▶ Instruction
Every entry below must be repeated exactly; skip the pictures.

Records from a data source:
========================
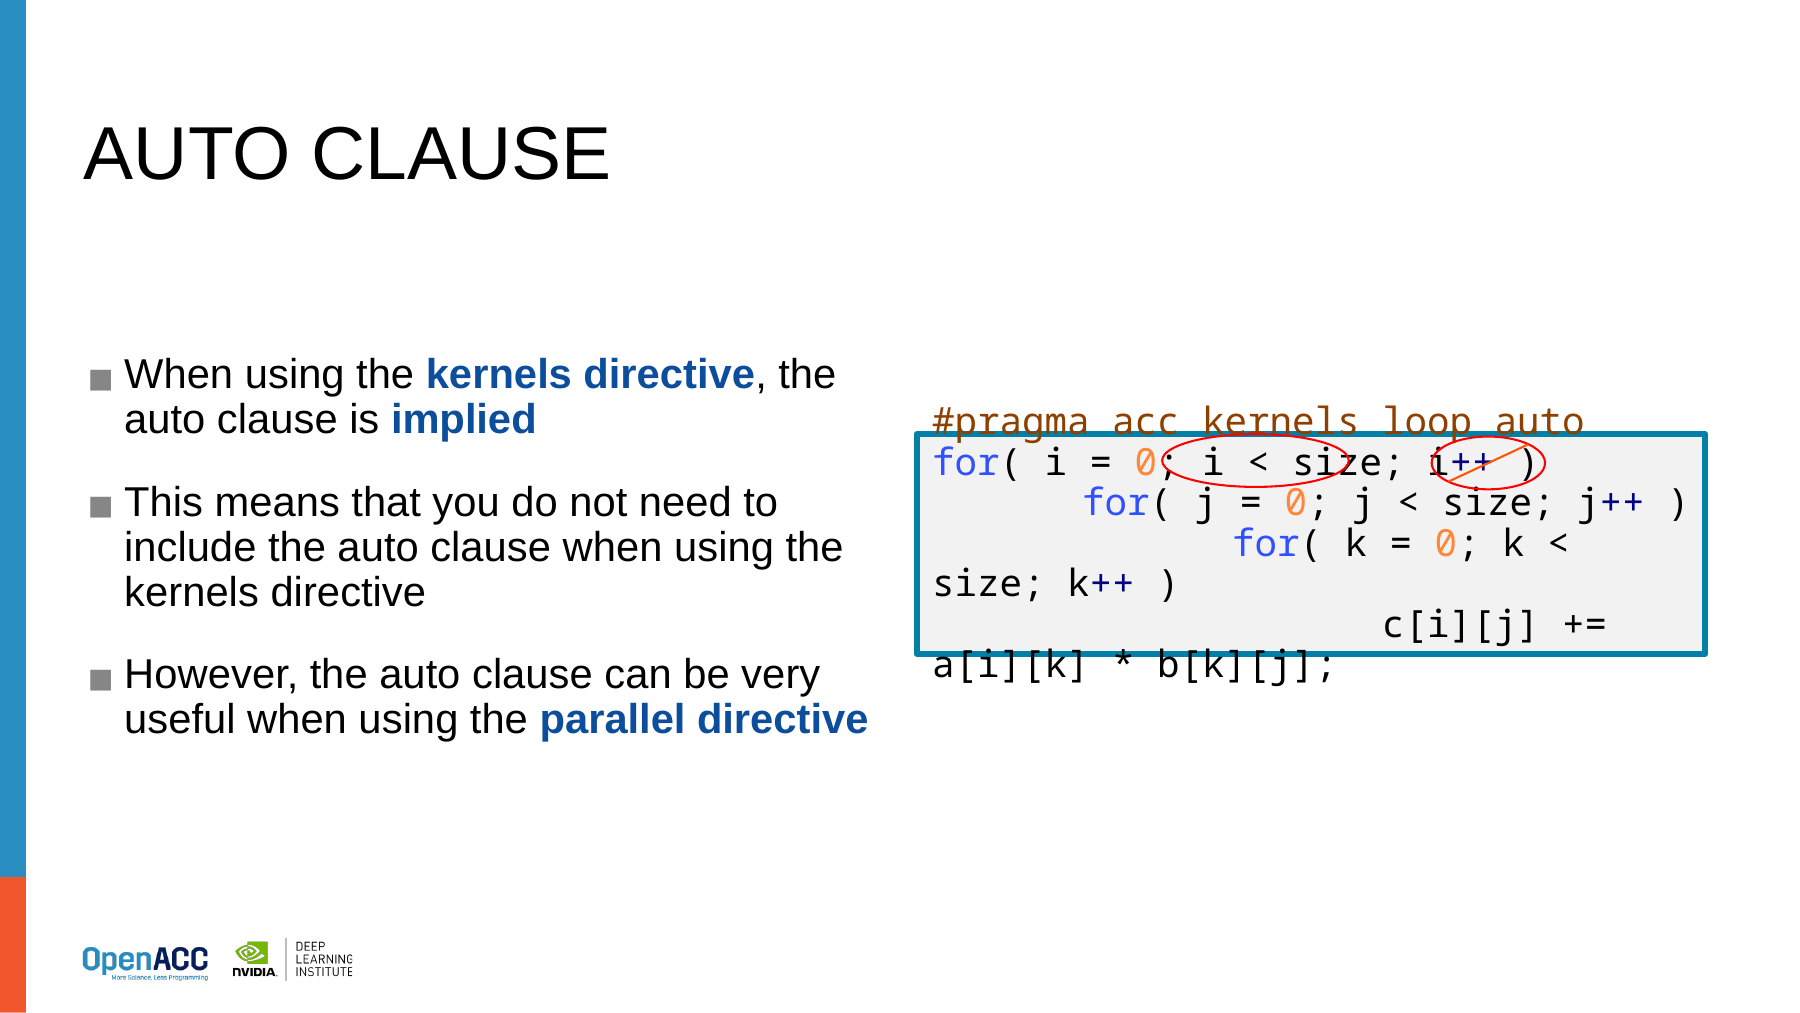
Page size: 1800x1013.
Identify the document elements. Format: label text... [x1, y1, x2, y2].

text_box [1453, 436, 1523, 442]
picture [81, 955, 208, 981]
list When using the kernels directive, the auto clause is implied This means that you do not need to include the auto clause when using the kernels directive However, the auto clause can be very useful when using the parallel directive [71, 345, 886, 955]
text_box [1531, 445, 1546, 480]
text_box [1431, 447, 1443, 479]
text_box [1162, 434, 1349, 487]
text_box #pragma acc kernels loop auto for( i = 0; i < size; i++ ) for( j = 0; j < size; j++ ) for( k = 0; k < size; k++ ) c[i][j] += a[i][k] * b[k][j]; [917, 434, 1706, 654]
title AUTO CLAUSE [68, 106, 1706, 204]
picture [233, 955, 353, 981]
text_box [1448, 444, 1529, 482]
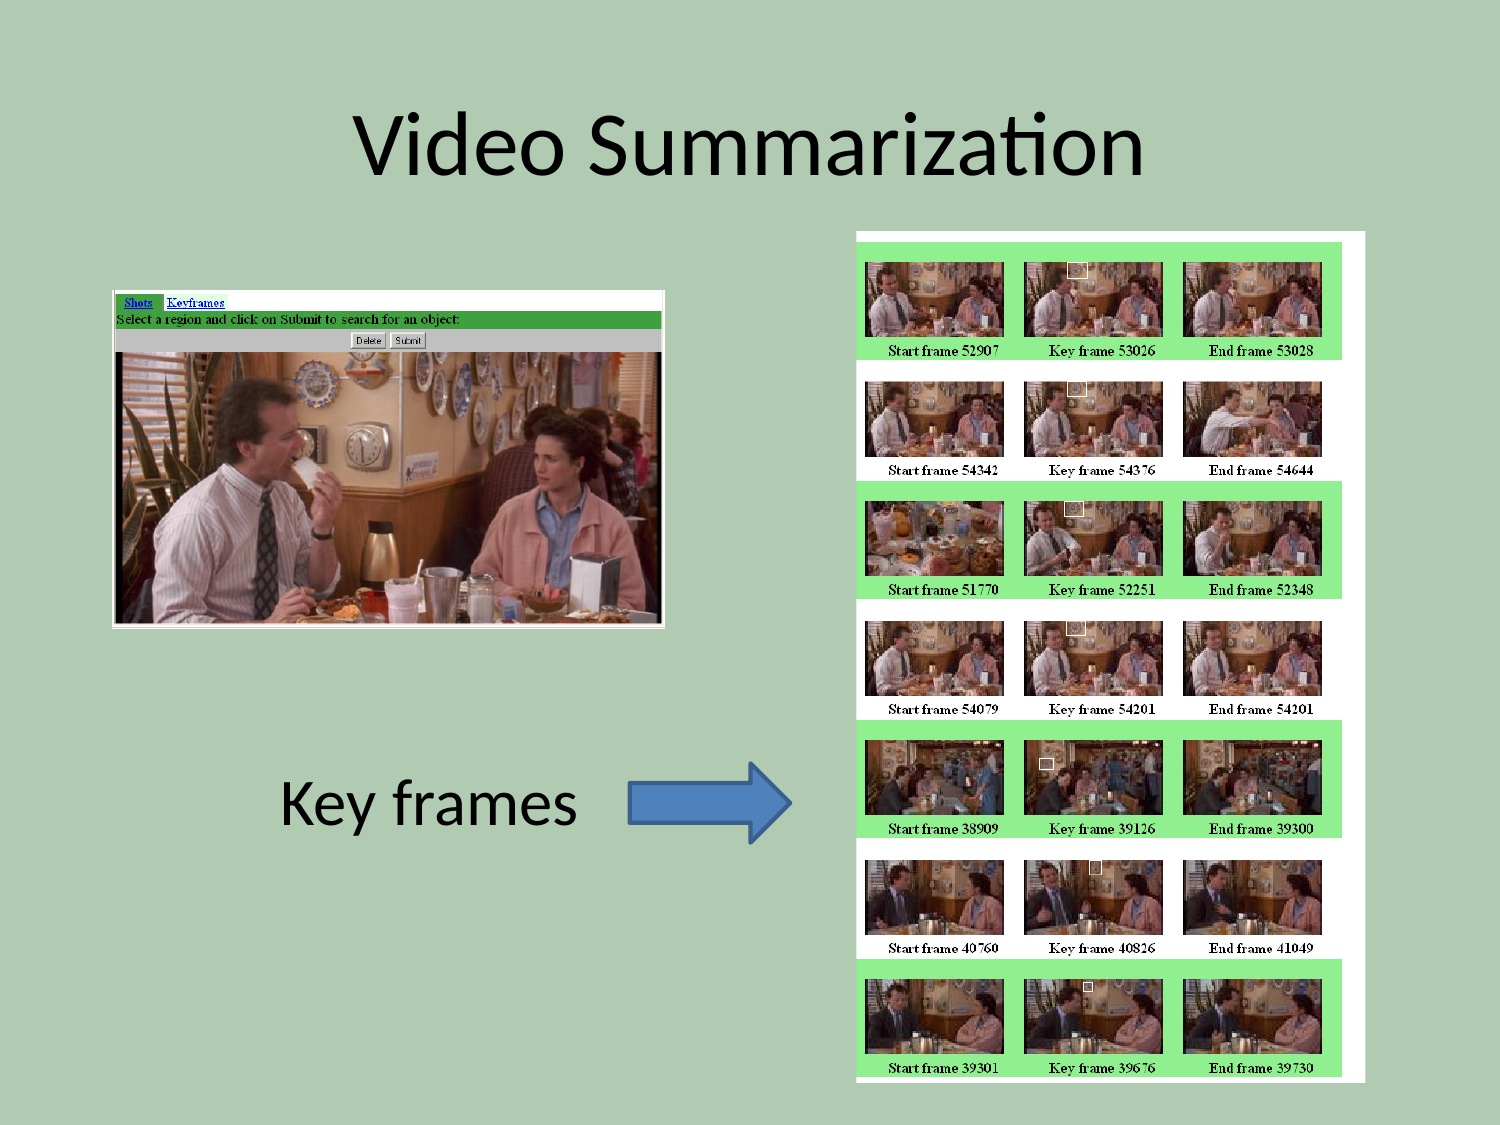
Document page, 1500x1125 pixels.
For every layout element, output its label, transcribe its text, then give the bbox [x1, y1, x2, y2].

text_box [627, 761, 793, 845]
picture [111, 290, 666, 629]
list Key frames [265, 751, 651, 882]
title Video Summarization [75, 45, 1425, 233]
picture [856, 231, 1366, 1083]
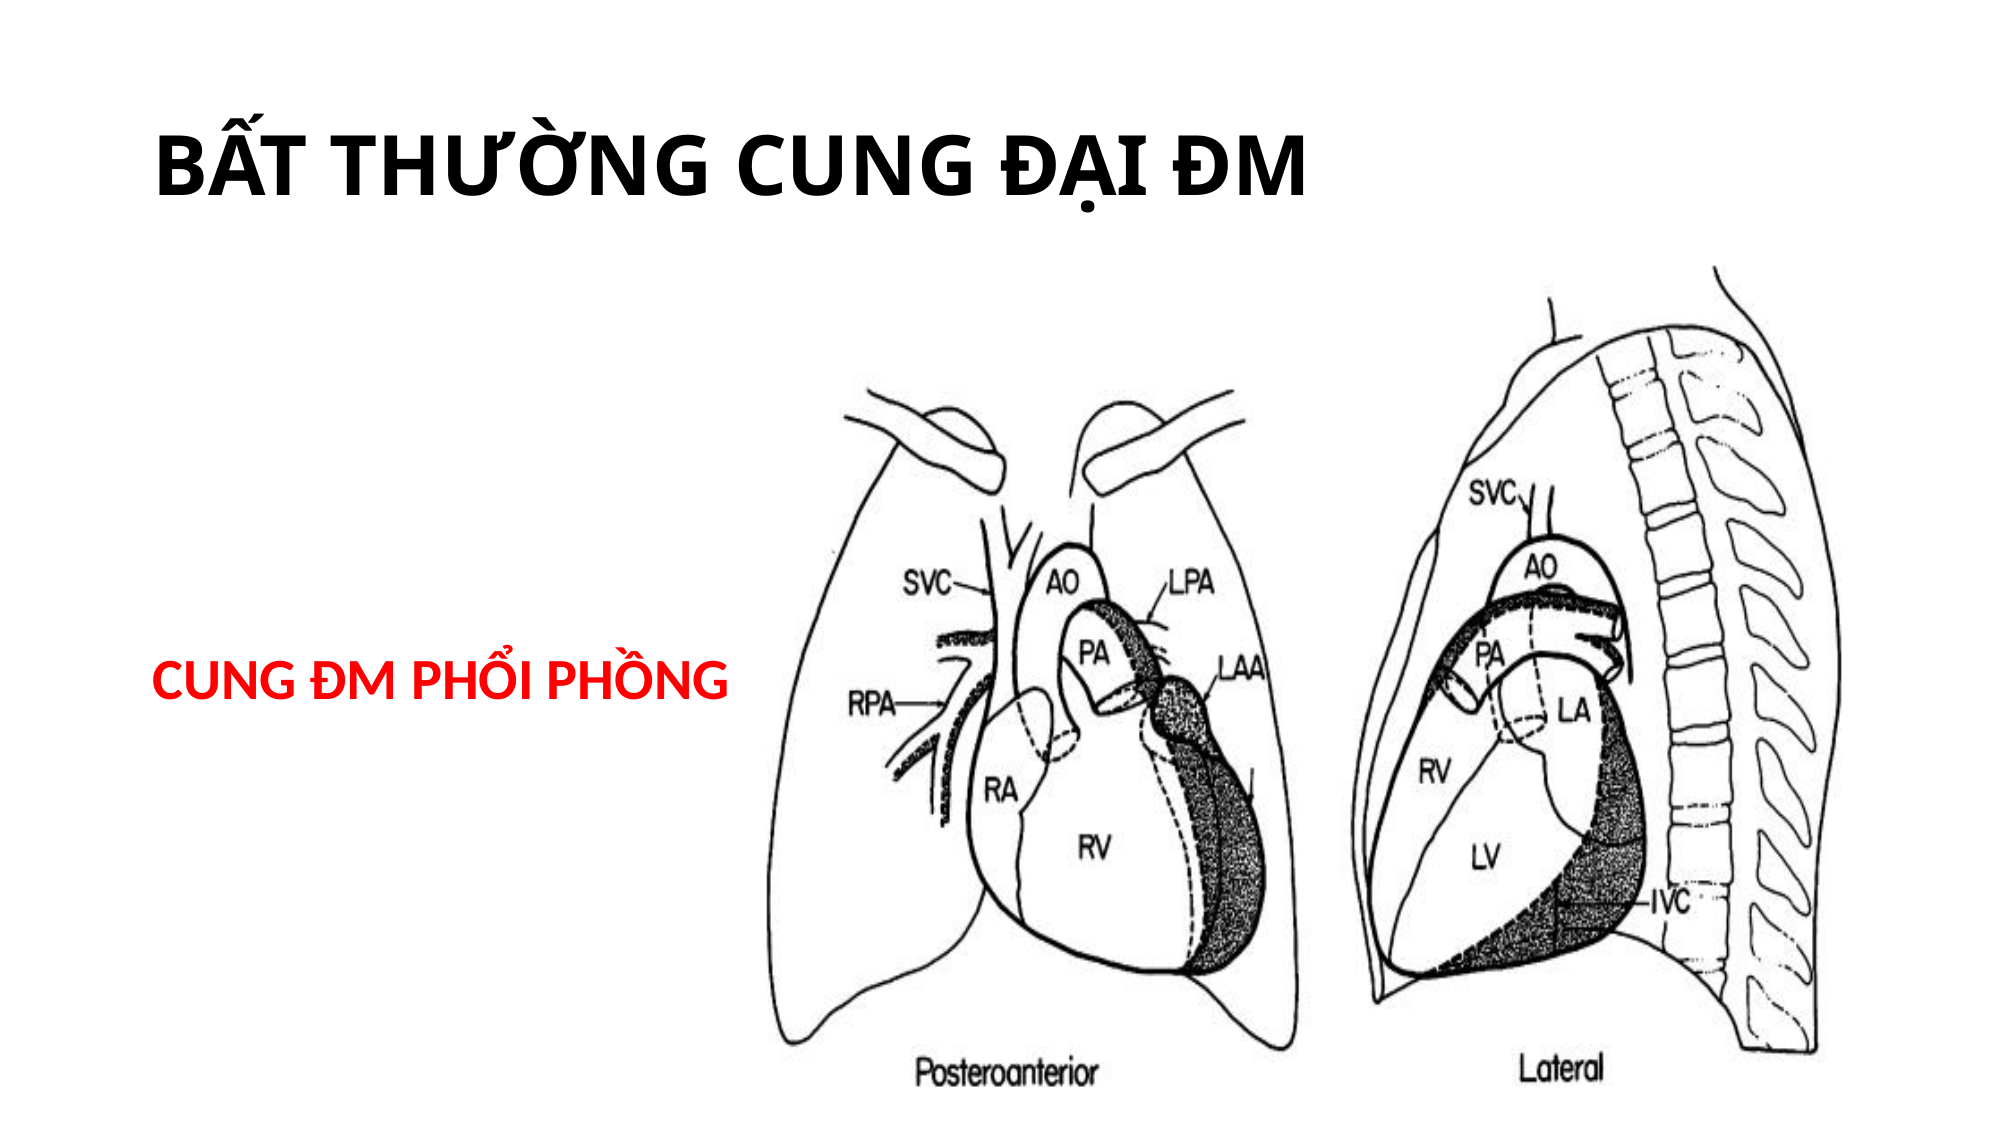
========================
▶ Answer to the problem
Page size: 1800x1013.
Identify the document elements. Format: label text... [x1, y1, x2, y2].

text_box [1453, 436, 1523, 442]
picture [81, 955, 208, 981]
list When using the kernels directive, the auto clause is implied This means that you do not need to include the auto clause when using the kernels directive However, the auto clause can be very useful when using the parallel directive [71, 345, 886, 955]
text_box [1531, 445, 1546, 480]
text_box [1431, 447, 1443, 479]
text_box [1162, 434, 1349, 487]
text_box #pragma acc kernels loop auto for( i = 0; i < size; i++ ) for( j = 0; j < size; j++ ) for( k = 0; k < size; k++ ) c[i][j] += a[i][k] * b[k][j]; [917, 434, 1706, 654]
title AUTO CLAUSE [68, 106, 1706, 204]
picture [233, 955, 353, 981]
text_box [1448, 444, 1529, 482]
Document page, 1500x1125 pixels.
For every layout element, output its label, transcribe its text, then give the bbox [x1, y1, x2, y2].

text_box [627, 761, 793, 845]
picture [111, 290, 666, 629]
list Key frames [265, 751, 651, 882]
title Video Summarization [75, 45, 1425, 233]
picture [856, 231, 1366, 1083]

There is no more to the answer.